Yesterday, a friend asked me for help with a statistics assignment, part of which involved combinations -- for example, how many different combinations of 4 coins you can pick from a bag containing 40 separate coins. I couldn't remember the exact formula for combinations, but I did remember that it involved a fraction in which both the numerator (the top bit of the fraction) and the denominator (the bottom bit) had factorials in them. (A factorial (!) is what you get when you multiply a whole number by all the numbers from itself to 1 inclusive; for example, 4! = 4 * 3 * 2 * 1.)

Today, I could do a Web search for `combinations' and `formula' to try and find a page containing the relevant formula, but with search terms as general as that I wouldn't get very far at all.

Tomorrow, with widespread use of MathML on the Web, I could do a Web search (on a Web search engine which supported searching for raw XML tags, as most search engines would by then) for the exact MathML tags and content which my half-remembered formula contained. Or I could use a specialized search engine interface applet, which would allow me to visually construct the equation I was looking for (inserting `?'s where there were bits I couldn't remember), and which would then send the appropriate XML content to the search engine.
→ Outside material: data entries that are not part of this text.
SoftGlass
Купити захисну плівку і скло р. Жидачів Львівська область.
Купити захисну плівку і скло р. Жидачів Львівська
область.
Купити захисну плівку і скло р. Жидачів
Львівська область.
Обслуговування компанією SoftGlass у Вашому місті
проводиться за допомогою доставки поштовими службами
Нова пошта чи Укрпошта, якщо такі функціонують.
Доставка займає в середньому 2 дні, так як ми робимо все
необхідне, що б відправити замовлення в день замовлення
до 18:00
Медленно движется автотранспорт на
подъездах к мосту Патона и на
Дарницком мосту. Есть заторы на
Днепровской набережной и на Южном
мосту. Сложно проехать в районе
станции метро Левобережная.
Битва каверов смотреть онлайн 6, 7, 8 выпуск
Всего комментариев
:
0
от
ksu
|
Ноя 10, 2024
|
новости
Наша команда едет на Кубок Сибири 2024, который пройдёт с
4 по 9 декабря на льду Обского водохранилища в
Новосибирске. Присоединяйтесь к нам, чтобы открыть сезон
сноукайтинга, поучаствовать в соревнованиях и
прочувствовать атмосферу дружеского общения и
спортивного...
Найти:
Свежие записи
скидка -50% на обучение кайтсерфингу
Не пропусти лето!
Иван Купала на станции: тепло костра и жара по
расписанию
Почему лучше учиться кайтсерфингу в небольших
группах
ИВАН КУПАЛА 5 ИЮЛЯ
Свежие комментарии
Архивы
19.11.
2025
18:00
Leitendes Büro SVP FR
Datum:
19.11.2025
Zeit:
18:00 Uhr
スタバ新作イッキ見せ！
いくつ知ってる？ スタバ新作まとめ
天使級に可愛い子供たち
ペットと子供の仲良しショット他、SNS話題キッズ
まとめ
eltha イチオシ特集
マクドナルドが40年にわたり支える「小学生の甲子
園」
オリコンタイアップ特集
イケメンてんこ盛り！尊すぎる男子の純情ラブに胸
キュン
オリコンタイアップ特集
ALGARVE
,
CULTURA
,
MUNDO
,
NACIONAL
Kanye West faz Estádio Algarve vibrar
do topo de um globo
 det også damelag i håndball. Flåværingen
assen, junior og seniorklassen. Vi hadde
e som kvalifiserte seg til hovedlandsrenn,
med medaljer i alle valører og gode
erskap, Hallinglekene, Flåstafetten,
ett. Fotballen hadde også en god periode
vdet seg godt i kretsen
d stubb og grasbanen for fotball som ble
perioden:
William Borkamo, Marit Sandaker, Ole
The search engine would then scurry away and find all the pages containing such a formula, and if I specified that the word `combinations' must appear as well, I'd be almost certain to find something useful.

This is the power which MathML, and indeed all XML, will bring us. Can I, on the other hand, do a Web search for terms contained in a bitmapped rendering of an equation? Of course I can't.
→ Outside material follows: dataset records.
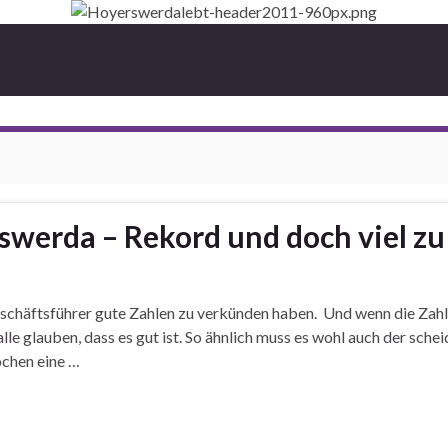
werda – Rekord und doch viel zu
chäftsführer gute Zahlen zu verkünden haben. Und wenn die Zahl
lle glauben, dass es gut ist. So ähnlich muss es wohl auch der sch
chen eine …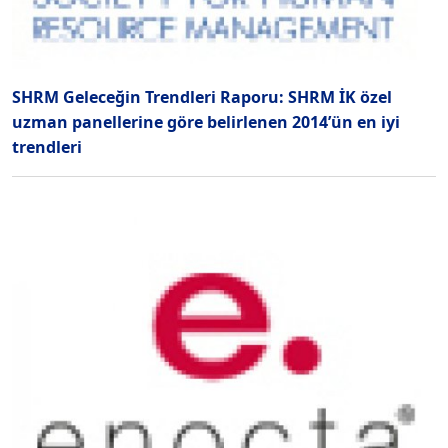
SHRM Geleceğin Trendleri Raporu: SHRM İK özel
uzman panellerine göre belirlenen 2014’ün en iyi
trendleri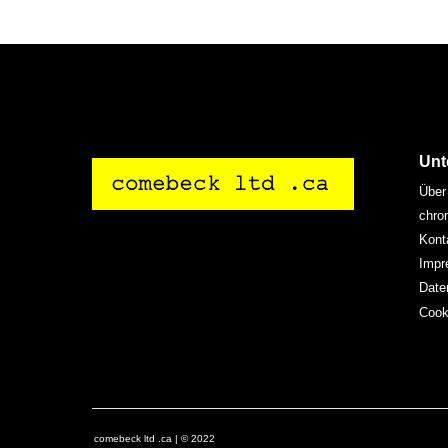
Unt
Über
chro
Kont
Impr
Date
Cooki
comebeck ltd .ca | © 2022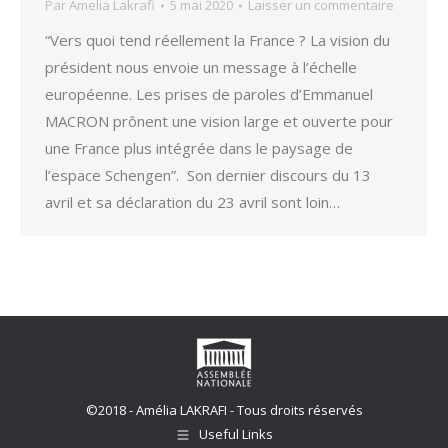
Par
Amelia Lakrafi
5 mai 2020
Laisser un commentaire
“Vers quoi tend réellement la France ? La vision du
président nous envoie un message à l’échelle
européenne. Les prises de paroles d’Emmanuel
MACRON prônent une vision large et ouverte pour
une France plus intégrée dans le paysage de
l’espace Schengen”. Son dernier discours du 13
avril et sa déclaration du 23 avril sont loin…
©2018 - Amélia LAKRAFI - Tous droits réservés
Useful Links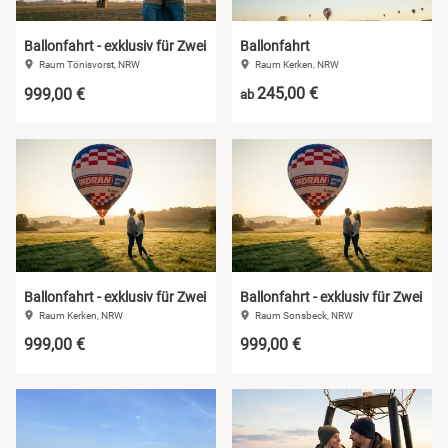
Ballonfahrt - exklusiv für Zwei
Ballonfahrt
Raum Tönisvorst, NRW
Raum Kerken, NRW
245,00 €
999,00 €
ab
Ballonfahrt - exklusiv für Zwei
Ballonfahrt - exklusiv für Zwei
Raum Kerken, NRW
Raum Sonsbeck, NRW
999,00 €
999,00 €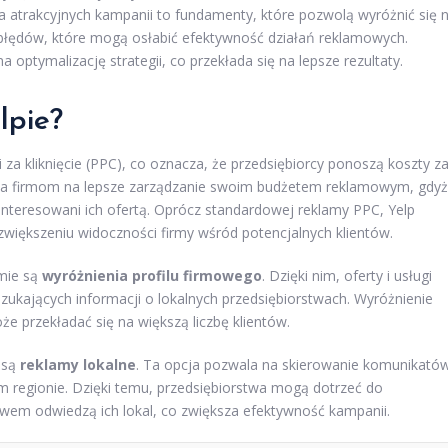
ia atrakcyjnych kampanii to fundamenty, które pozwolą wyróżnić się 
błędów, które mogą osłabić efektywność działań reklamowych.
optymalizację strategii, co przekłada się na lepsze rezultaty.
lpie?
 za kliknięcie (PPC), co oznacza, że przedsiębiorcy ponoszą koszty z
wala firmom na lepsze zarządzanie swoim budżetem reklamowym, gdyż
ainteresowani ich ofertą. Oprócz standardowej reklamy PPC, Yelp
większeniu widoczności firmy wśród potencjalnych klientów.
rmie są
wyróżnienia profilu firmowego
. Dzięki nim, oferty i usługi
szukających informacji o lokalnych przedsiębiorstwach. Wyróżnienie
że przekładać się na większą liczbę klientów.
 są
reklamy lokalne
. Ta opcja pozwala na skierowanie komunikató
 regionie. Dzięki temu, przedsiębiorstwa mogą dotrzeć do
em odwiedzą ich lokal, co zwiększa efektywność kampanii.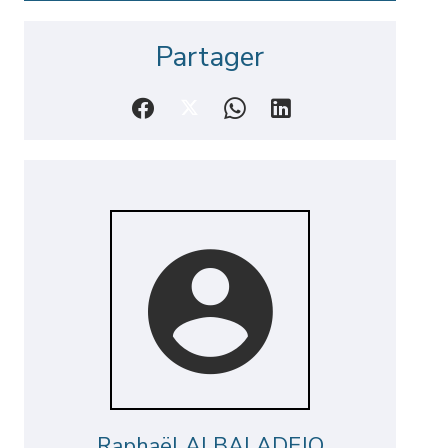
Partager
Raphaël ALBALADEJO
On a more simplistic, futuristic level, imagine right-clicking on a MathML equation in Mozilla 7.0 for MacOS X, and seeing an item which had been automatically inserted in Mozilla's context menu by Apple's Graphing Calculator v3.0: `Solve for x'. You select the menu item, and the solved equation appears in the Graphing Calculator. How easily could you do that with an equation inserted as a bitmap? Quite simply, you couldn't.

CONCLUSION

It's just occurred to me that there are all sorts of parallels between the MathML-versus-GIF and HTML-versus-PDF debates. All of the reasons I have given for MathML's superiority over bitmapped math also apply to the HTML-versus-PDF issue -- speed of downloading, speed of rendering, ease of editing and maintaining, and flexibility in end use and rendering of the information.
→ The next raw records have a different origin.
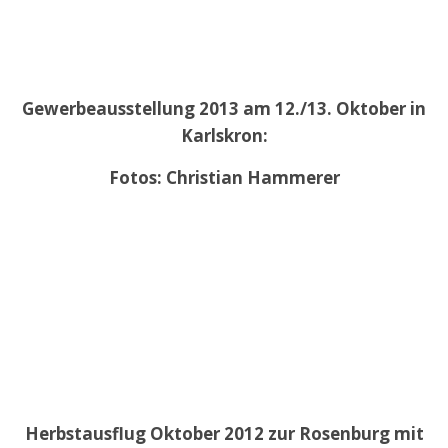
Gewerbeausstellung 2013 am 12./13. Oktober in
Karlskron:
Fotos: Christian Hammerer
Herbstausflug Oktober 2012 zur Rosenburg mit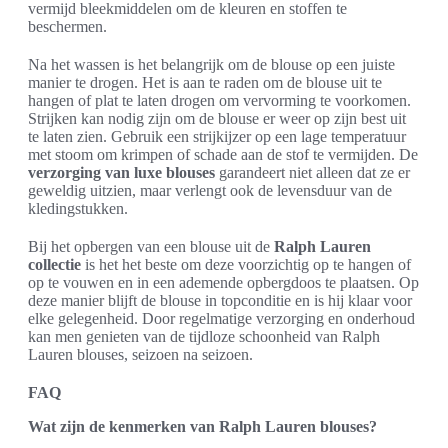
vermijd bleekmiddelen om de kleuren en stoffen te
beschermen.
Na het wassen is het belangrijk om de blouse op een juiste
manier te drogen. Het is aan te raden om de blouse uit te
hangen of plat te laten drogen om vervorming te voorkomen.
Strijken kan nodig zijn om de blouse er weer op zijn best uit
te laten zien. Gebruik een strijkijzer op een lage temperatuur
met stoom om krimpen of schade aan de stof te vermijden. De
verzorging van luxe blouses
garandeert niet alleen dat ze er
geweldig uitzien, maar verlengt ook de levensduur van de
kledingstukken.
Bij het opbergen van een blouse uit de
Ralph Lauren
collectie
is het het beste om deze voorzichtig op te hangen of
op te vouwen en in een ademende opbergdoos te plaatsen. Op
deze manier blijft de blouse in topconditie en is hij klaar voor
elke gelegenheid. Door regelmatige verzorging en onderhoud
kan men genieten van de tijdloze schoonheid van Ralph
Lauren blouses, seizoen na seizoen.
FAQ
Wat zijn de kenmerken van Ralph Lauren blouses?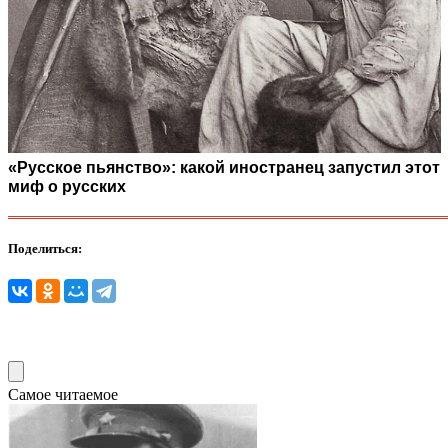
«Русское пьянство»: какой иностранец запустил этот
миф о русских
Поделиться:
Самое читаемое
Flexibility, in the end, is the most important issue. Bitmapped math, like PDF (and Macromedia's Flash, and Shockwave, and even those GIF text headings which we see on far too many Web pages) is extremely shallow. It allows only one way of meaningfully presenting the information -- directly accessing it, using a program which happens to be able to render it, in front of a person who happens to be able to see. And that's exactly what SGML and XML in general, and HTML and MathML in particular, were designed to get around. Because restricting the Web to visual gratification vastly limits its potential.

That's why the Web is built on HTML; that's why Mozilla supports XML; and that's why Mozilla will support MathML. Not because it will necessarily be good for Mozilla, but because it will be good for the Web.